(DATA FOR ANALYSIS)
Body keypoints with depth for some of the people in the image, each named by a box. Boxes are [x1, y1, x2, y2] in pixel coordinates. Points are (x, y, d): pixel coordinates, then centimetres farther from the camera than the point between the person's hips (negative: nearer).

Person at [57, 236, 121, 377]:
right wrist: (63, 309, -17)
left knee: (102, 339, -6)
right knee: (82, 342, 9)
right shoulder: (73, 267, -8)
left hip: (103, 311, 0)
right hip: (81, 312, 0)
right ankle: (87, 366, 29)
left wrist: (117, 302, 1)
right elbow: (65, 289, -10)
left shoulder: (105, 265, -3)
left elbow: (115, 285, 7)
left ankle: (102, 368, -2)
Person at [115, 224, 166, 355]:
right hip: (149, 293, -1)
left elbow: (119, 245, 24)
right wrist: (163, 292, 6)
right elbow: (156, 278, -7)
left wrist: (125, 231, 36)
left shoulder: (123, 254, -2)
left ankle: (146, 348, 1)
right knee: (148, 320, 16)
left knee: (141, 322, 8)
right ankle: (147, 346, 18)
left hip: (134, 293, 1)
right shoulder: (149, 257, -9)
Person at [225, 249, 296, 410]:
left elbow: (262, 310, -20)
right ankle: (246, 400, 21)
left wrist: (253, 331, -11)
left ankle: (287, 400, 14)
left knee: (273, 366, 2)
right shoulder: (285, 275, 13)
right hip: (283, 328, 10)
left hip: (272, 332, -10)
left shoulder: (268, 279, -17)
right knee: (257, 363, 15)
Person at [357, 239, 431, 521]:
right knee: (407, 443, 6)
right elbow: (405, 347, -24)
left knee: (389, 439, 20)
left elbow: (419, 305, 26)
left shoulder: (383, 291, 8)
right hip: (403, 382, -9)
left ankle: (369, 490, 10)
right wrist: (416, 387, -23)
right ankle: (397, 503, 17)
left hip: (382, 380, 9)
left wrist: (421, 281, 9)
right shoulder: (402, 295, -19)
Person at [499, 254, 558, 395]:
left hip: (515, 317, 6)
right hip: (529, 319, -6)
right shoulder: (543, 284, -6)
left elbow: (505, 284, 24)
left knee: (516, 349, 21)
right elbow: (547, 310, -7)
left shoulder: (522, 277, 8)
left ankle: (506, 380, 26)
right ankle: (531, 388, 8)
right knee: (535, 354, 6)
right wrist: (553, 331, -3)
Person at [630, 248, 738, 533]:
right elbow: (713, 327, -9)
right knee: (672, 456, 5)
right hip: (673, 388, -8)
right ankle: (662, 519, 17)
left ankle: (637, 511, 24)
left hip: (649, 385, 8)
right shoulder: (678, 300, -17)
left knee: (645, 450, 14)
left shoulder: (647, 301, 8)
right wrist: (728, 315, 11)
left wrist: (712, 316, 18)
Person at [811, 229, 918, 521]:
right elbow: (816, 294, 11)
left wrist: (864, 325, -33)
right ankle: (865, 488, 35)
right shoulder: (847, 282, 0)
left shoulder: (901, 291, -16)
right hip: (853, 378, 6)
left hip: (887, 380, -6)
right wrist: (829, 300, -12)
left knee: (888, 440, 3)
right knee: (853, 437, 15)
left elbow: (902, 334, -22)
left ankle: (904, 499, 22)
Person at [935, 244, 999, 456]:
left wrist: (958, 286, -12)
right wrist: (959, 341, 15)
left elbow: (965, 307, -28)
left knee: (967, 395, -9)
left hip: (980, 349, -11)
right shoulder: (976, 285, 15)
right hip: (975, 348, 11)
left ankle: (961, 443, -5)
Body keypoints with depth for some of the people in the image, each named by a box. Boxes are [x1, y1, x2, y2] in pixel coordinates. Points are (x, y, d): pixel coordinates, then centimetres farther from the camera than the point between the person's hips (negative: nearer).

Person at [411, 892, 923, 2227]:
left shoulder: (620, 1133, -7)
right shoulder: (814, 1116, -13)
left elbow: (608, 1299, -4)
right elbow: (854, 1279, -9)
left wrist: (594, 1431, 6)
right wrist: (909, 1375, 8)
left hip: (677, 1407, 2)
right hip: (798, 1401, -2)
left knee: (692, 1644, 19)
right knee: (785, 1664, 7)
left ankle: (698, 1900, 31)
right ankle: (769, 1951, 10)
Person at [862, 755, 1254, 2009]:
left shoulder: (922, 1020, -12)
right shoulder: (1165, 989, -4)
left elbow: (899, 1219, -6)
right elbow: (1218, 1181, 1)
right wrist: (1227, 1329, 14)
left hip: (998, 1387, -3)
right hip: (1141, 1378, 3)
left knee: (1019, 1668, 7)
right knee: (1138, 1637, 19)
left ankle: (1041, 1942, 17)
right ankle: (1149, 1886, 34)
(End DATA FOR ANALYSIS)
## EXERCISE
Present every row of the source data above as a Markdown table with the columns Number and Line, leaving out blank lines.

## RESPONSE FOR THIS EXERCISE
| Number | Line |
|---|---|
| 1 | Body keypoints with depth for some of the people in the image, each named by a box. Boxes are [x1, y1, x2, y2] in pixel coordinates. Points are (x, y, d): pixel coordinates, then centimetres farther from the camera than the point between the person's hips (negative: nearer). |
| 2 | Person at [57, 236, 121, 377]: |
| 3 | right wrist: (63, 309, -17) |
| 4 | left knee: (102, 339, -6) |
| 5 | right knee: (82, 342, 9) |
| 6 | right shoulder: (73, 267, -8) |
| 7 | left hip: (103, 311, 0) |
| 8 | right hip: (81, 312, 0) |
| 9 | right ankle: (87, 366, 29) |
| 10 | left wrist: (117, 302, 1) |
| 11 | right elbow: (65, 289, -10) |
| 12 | left shoulder: (105, 265, -3) |
| 13 | left elbow: (115, 285, 7) |
| 14 | left ankle: (102, 368, -2) |
| 15 | Person at [115, 224, 166, 355]: |
| 16 | right hip: (149, 293, -1) |
| 17 | left elbow: (119, 245, 24) |
| 18 | right wrist: (163, 292, 6) |
| 19 | right elbow: (156, 278, -7) |
| 20 | left wrist: (125, 231, 36) |
| 21 | left shoulder: (123, 254, -2) |
| 22 | left ankle: (146, 348, 1) |
| 23 | right knee: (148, 320, 16) |
| 24 | left knee: (141, 322, 8) |
| 25 | right ankle: (147, 346, 18) |
| 26 | left hip: (134, 293, 1) |
| 27 | right shoulder: (149, 257, -9) |
| 28 | Person at [225, 249, 296, 410]: |
| 29 | left elbow: (262, 310, -20) |
| 30 | right ankle: (246, 400, 21) |
| 31 | left wrist: (253, 331, -11) |
| 32 | left ankle: (287, 400, 14) |
| 33 | left knee: (273, 366, 2) |
| 34 | right shoulder: (285, 275, 13) |
| 35 | right hip: (283, 328, 10) |
| 36 | left hip: (272, 332, -10) |
| 37 | left shoulder: (268, 279, -17) |
| 38 | right knee: (257, 363, 15) |
| 39 | Person at [357, 239, 431, 521]: |
| 40 | right knee: (407, 443, 6) |
| 41 | right elbow: (405, 347, -24) |
| 42 | left knee: (389, 439, 20) |
| 43 | left elbow: (419, 305, 26) |
| 44 | left shoulder: (383, 291, 8) |
| 45 | right hip: (403, 382, -9) |
| 46 | left ankle: (369, 490, 10) |
| 47 | right wrist: (416, 387, -23) |
| 48 | right ankle: (397, 503, 17) |
| 49 | left hip: (382, 380, 9) |
| 50 | left wrist: (421, 281, 9) |
| 51 | right shoulder: (402, 295, -19) |
| 52 | Person at [499, 254, 558, 395]: |
| 53 | left hip: (515, 317, 6) |
| 54 | right hip: (529, 319, -6) |
| 55 | right shoulder: (543, 284, -6) |
| 56 | left elbow: (505, 284, 24) |
| 57 | left knee: (516, 349, 21) |
| 58 | right elbow: (547, 310, -7) |
| 59 | left shoulder: (522, 277, 8) |
| 60 | left ankle: (506, 380, 26) |
| 61 | right ankle: (531, 388, 8) |
| 62 | right knee: (535, 354, 6) |
| 63 | right wrist: (553, 331, -3) |
| 64 | Person at [630, 248, 738, 533]: |
| 65 | right elbow: (713, 327, -9) |
| 66 | right knee: (672, 456, 5) |
| 67 | right hip: (673, 388, -8) |
| 68 | right ankle: (662, 519, 17) |
| 69 | left ankle: (637, 511, 24) |
| 70 | left hip: (649, 385, 8) |
| 71 | right shoulder: (678, 300, -17) |
| 72 | left knee: (645, 450, 14) |
| 73 | left shoulder: (647, 301, 8) |
| 74 | right wrist: (728, 315, 11) |
| 75 | left wrist: (712, 316, 18) |
| 76 | Person at [811, 229, 918, 521]: |
| 77 | right elbow: (816, 294, 11) |
| 78 | left wrist: (864, 325, -33) |
| 79 | right ankle: (865, 488, 35) |
| 80 | right shoulder: (847, 282, 0) |
| 81 | left shoulder: (901, 291, -16) |
| 82 | right hip: (853, 378, 6) |
| 83 | left hip: (887, 380, -6) |
| 84 | right wrist: (829, 300, -12) |
| 85 | left knee: (888, 440, 3) |
| 86 | right knee: (853, 437, 15) |
| 87 | left elbow: (902, 334, -22) |
| 88 | left ankle: (904, 499, 22) |
| 89 | Person at [935, 244, 999, 456]: |
| 90 | left wrist: (958, 286, -12) |
| 91 | right wrist: (959, 341, 15) |
| 92 | left elbow: (965, 307, -28) |
| 93 | left knee: (967, 395, -9) |
| 94 | left hip: (980, 349, -11) |
| 95 | right shoulder: (976, 285, 15) |
| 96 | right hip: (975, 348, 11) |
| 97 | left ankle: (961, 443, -5) |
| 98 | Body keypoints with depth for some of the people in the image, each named by a box. Boxes are [x1, y1, x2, y2] in pixel coordinates. Points are (x, y, d): pixel coordinates, then centimetres farther from the camera than the point between the person's hips (negative: nearer). |
| 99 | Person at [411, 892, 923, 2227]: |
| 100 | left shoulder: (620, 1133, -7) |
| 101 | right shoulder: (814, 1116, -13) |
| 102 | left elbow: (608, 1299, -4) |
| 103 | right elbow: (854, 1279, -9) |
| 104 | left wrist: (594, 1431, 6) |
| 105 | right wrist: (909, 1375, 8) |
| 106 | left hip: (677, 1407, 2) |
| 107 | right hip: (798, 1401, -2) |
| 108 | left knee: (692, 1644, 19) |
| 109 | right knee: (785, 1664, 7) |
| 110 | left ankle: (698, 1900, 31) |
| 111 | right ankle: (769, 1951, 10) |
| 112 | Person at [862, 755, 1254, 2009]: |
| 113 | left shoulder: (922, 1020, -12) |
| 114 | right shoulder: (1165, 989, -4) |
| 115 | left elbow: (899, 1219, -6) |
| 116 | right elbow: (1218, 1181, 1) |
| 117 | right wrist: (1227, 1329, 14) |
| 118 | left hip: (998, 1387, -3) |
| 119 | right hip: (1141, 1378, 3) |
| 120 | left knee: (1019, 1668, 7) |
| 121 | right knee: (1138, 1637, 19) |
| 122 | left ankle: (1041, 1942, 17) |
| 123 | right ankle: (1149, 1886, 34) |